Radial Road 4 (R-4), informally known as the R-4 Road, is a network of roads and bridges that all together form the fourth arterial road of Metro Manila in the Philippines. Spanning some , it connects the cities and municipalities of Makati, Manila, Pasig, Pateros, Taguig, and Taytay in Metro Manila and Rizal.

Route description

Pasig Line Street 
R-4 begins as Pasig Line Street in San Andres district from the intersection with Pedro Gil Street to where it connects to Kalayaan Avenue at the city's border with Makati. This segment of R-4 is named for the old Manila Electric Railway line destroyed and abandoned after World War II which connected Manila with San Joaquin, Pasig.

Kalayaan Avenue 

The segment of R-4 in Makati is known as Kalayaan Avenue. It follows the former Pasig Line of the Manila Electric Railway from Tejeros at the intersection with Zobel Roxas Street to East Rembo at the intersection with J.P. Rizal Avenue Extension.

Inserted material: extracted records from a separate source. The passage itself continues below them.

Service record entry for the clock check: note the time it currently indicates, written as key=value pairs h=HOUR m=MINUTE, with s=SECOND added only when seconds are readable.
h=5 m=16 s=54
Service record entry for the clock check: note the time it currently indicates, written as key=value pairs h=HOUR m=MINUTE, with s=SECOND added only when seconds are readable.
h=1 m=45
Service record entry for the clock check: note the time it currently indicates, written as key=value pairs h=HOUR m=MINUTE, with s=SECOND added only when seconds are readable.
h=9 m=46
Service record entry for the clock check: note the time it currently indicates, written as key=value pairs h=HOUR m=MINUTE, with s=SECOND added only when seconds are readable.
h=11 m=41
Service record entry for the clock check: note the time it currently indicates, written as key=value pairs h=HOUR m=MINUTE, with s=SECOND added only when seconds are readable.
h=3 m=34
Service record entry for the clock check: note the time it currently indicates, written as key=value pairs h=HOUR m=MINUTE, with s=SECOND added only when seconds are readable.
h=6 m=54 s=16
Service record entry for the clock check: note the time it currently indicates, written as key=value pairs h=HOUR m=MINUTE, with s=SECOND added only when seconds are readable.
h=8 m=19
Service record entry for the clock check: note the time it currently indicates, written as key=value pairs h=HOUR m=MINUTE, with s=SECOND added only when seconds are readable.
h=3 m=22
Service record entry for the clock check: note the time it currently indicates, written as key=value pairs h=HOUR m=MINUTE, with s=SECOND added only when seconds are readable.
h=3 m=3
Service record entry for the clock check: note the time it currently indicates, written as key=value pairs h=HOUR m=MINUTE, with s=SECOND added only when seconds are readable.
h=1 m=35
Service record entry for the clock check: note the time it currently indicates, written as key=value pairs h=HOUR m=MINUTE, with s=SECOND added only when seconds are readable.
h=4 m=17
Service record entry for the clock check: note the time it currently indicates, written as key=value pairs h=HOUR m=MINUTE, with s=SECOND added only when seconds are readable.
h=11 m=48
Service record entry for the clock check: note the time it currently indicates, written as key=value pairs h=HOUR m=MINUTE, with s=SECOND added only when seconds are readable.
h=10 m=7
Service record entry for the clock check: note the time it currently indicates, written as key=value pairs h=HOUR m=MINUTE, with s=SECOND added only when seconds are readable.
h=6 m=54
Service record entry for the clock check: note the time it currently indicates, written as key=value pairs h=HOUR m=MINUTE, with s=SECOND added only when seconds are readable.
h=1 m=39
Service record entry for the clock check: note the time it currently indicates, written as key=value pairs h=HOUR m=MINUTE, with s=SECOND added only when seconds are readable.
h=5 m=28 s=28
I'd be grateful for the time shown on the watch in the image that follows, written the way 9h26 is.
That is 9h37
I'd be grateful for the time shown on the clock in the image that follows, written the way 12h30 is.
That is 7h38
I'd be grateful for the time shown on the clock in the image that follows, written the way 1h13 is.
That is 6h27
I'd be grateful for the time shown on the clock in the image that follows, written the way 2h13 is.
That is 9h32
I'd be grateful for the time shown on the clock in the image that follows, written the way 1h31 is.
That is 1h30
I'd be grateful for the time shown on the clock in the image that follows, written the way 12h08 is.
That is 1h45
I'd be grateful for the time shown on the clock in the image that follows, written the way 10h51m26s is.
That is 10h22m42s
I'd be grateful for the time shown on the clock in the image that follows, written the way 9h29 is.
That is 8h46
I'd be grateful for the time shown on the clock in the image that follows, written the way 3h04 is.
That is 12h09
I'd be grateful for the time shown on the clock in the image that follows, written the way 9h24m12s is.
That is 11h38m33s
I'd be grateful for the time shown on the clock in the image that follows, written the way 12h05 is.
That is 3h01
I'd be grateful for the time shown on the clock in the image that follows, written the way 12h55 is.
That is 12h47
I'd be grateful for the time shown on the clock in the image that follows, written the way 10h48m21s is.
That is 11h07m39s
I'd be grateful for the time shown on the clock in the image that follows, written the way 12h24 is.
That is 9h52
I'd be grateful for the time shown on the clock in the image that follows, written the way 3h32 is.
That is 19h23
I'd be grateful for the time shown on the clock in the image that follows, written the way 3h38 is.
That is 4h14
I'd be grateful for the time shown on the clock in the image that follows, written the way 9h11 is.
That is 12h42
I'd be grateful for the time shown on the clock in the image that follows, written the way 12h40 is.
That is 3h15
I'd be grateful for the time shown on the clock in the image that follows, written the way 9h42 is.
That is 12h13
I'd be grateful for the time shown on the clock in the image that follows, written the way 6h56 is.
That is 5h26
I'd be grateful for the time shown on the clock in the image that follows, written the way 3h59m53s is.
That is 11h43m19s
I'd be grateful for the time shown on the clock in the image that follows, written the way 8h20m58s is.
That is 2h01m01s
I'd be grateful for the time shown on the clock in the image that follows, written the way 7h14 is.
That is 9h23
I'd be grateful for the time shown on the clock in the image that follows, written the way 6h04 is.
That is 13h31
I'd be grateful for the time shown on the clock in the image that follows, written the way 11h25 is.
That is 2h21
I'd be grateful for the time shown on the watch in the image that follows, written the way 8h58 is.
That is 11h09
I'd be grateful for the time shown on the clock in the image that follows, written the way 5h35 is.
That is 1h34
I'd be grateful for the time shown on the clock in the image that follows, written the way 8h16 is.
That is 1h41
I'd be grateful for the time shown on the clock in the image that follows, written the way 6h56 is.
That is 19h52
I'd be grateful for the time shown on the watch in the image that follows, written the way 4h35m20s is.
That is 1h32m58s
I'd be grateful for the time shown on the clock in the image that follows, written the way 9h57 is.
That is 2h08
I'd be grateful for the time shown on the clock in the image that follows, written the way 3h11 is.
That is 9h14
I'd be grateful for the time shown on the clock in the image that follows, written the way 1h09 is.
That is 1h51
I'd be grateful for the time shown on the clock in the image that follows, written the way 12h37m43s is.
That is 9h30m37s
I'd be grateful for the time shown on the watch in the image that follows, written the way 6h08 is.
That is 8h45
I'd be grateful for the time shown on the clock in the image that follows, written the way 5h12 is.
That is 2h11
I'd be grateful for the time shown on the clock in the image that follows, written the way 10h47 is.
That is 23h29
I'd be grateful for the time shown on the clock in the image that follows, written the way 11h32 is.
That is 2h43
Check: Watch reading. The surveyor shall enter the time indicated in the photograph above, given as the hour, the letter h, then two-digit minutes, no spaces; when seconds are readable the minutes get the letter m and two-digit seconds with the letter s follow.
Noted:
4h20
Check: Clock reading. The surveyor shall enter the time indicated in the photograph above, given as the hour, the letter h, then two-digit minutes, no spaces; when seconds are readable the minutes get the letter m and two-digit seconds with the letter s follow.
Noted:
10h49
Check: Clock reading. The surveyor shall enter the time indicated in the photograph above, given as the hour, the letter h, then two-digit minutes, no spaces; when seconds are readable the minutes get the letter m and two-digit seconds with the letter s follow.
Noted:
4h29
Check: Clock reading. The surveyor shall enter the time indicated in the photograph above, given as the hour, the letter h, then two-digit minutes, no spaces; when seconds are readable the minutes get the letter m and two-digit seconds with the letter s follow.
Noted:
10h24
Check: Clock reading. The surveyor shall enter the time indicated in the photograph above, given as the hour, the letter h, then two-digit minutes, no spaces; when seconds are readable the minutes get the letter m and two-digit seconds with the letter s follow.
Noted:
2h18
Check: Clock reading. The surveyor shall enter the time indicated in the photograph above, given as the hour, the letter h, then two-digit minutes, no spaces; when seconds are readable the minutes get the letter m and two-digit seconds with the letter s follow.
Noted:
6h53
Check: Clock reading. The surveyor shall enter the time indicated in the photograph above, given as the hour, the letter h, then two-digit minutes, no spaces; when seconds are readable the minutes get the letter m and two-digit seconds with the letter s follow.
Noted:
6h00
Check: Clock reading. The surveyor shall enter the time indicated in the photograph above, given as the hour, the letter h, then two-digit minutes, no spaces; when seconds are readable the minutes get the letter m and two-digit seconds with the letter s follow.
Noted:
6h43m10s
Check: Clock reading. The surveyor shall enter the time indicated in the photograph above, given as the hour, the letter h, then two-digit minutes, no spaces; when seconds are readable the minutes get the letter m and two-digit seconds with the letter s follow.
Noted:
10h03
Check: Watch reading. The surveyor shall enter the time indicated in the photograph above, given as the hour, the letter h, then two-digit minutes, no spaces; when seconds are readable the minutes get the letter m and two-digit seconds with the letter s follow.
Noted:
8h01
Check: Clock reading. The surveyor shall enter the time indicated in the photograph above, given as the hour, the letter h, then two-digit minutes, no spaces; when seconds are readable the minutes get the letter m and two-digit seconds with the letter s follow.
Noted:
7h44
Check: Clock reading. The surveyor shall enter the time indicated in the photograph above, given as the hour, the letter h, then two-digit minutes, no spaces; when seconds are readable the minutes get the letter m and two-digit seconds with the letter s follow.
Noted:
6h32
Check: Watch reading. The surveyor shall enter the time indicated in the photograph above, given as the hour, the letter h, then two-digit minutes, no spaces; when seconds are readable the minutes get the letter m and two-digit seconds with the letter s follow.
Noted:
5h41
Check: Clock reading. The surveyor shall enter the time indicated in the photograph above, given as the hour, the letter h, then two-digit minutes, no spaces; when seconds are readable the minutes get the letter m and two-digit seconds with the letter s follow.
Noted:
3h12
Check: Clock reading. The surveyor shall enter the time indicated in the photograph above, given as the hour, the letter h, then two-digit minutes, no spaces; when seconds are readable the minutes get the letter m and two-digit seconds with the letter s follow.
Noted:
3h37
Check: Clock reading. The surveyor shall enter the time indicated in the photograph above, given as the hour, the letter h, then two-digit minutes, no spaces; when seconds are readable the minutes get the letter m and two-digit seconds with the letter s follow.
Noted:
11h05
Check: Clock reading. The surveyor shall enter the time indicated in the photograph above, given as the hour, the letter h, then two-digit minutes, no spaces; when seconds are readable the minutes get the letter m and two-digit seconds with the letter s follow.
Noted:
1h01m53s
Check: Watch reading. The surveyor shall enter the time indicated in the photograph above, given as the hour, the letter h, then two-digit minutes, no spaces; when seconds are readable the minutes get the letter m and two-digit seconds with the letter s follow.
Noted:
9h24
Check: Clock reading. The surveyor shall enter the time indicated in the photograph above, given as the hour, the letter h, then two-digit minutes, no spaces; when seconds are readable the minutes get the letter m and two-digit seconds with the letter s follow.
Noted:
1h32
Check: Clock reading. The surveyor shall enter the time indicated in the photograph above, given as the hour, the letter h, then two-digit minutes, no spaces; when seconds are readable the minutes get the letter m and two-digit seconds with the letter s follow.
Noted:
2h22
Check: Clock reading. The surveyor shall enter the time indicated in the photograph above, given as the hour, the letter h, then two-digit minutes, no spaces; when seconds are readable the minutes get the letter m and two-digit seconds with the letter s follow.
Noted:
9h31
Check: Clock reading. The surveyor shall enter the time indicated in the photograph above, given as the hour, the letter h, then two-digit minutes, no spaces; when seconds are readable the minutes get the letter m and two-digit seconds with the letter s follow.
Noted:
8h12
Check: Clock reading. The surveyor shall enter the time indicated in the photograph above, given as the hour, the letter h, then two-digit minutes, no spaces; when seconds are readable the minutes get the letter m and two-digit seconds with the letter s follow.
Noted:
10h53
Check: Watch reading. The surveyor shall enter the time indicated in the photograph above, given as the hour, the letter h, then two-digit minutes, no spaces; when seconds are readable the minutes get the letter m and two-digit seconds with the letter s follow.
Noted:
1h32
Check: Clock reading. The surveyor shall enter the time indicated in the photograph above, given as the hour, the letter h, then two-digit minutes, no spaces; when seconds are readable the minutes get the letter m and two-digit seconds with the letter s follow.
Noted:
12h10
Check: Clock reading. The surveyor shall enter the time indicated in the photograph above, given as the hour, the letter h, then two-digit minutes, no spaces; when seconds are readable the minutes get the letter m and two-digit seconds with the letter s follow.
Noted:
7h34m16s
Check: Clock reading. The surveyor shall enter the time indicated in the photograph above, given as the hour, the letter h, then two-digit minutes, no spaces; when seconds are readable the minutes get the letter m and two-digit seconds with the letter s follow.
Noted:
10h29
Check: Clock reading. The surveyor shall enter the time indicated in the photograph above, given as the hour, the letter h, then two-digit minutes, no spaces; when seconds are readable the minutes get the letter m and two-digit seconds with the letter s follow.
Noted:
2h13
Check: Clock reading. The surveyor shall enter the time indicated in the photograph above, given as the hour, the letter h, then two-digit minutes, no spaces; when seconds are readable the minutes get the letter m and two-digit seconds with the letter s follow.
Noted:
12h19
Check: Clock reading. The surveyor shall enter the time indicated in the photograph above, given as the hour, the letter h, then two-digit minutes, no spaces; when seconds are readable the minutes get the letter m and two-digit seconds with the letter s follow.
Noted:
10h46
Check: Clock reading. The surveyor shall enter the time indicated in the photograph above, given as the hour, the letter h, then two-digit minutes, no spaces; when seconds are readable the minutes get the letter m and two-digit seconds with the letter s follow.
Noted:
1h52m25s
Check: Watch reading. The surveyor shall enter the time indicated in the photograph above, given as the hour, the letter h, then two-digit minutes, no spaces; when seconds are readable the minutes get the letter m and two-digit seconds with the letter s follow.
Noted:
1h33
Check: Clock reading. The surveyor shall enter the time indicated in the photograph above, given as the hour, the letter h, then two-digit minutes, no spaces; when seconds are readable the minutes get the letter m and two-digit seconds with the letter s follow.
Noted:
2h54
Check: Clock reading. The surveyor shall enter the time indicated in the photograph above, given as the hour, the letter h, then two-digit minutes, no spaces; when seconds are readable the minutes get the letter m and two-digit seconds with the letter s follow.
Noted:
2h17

A portion of this segment of R-4 is non-contiguous as part of the former railroad has been converted into a residential street within the gated community of Bel-Air Village. East of Epifanio de los Santos Avenue (C-4), it forms the northern boundary of Bonifacio Global City and continues east towards Makati's border with Pasig near the Napindan Hydraulic Control Structure.

M. Concepcion Avenue 
Between the Buting Bridge over the Taguig River, which serves as the Makati-Pasig boundary, to R. Jabson Street in San Joaquin, R-4 is known as M. Concepcion Avenue. It passes through the San Guillermo Parish Church in Buting and Manggahan Shrine just north of the municipality of Pateros before merging with Elisco Road past the R. Jabson-A. Luna Street junction.

Elisco Road 
R-4 is known as Elisco Road in the rest of the Pasig barangays of San Joaquin and Kalawaan. This road turns south upon arriving in Kalawaan and ends at the Taguig–Pateros boundary. It is unknown where R-4 would connect to Pinagbuhatan east of the Pasig River to continue its eastward journey to Taytay in Rizal.

Highway 2000 
R-4 picks up east of the Manggahan Floodway in Taytay and continues as Highway 2000 towards the Taytay poblacion of Dolores at the intersection with Taytay Diversion Road and Manila East Road (R-5). It is unknown if R-4 would follow the route of R-5 along Taytay Diversion Road or if R-4 would follow a different alignment or build a new road segment.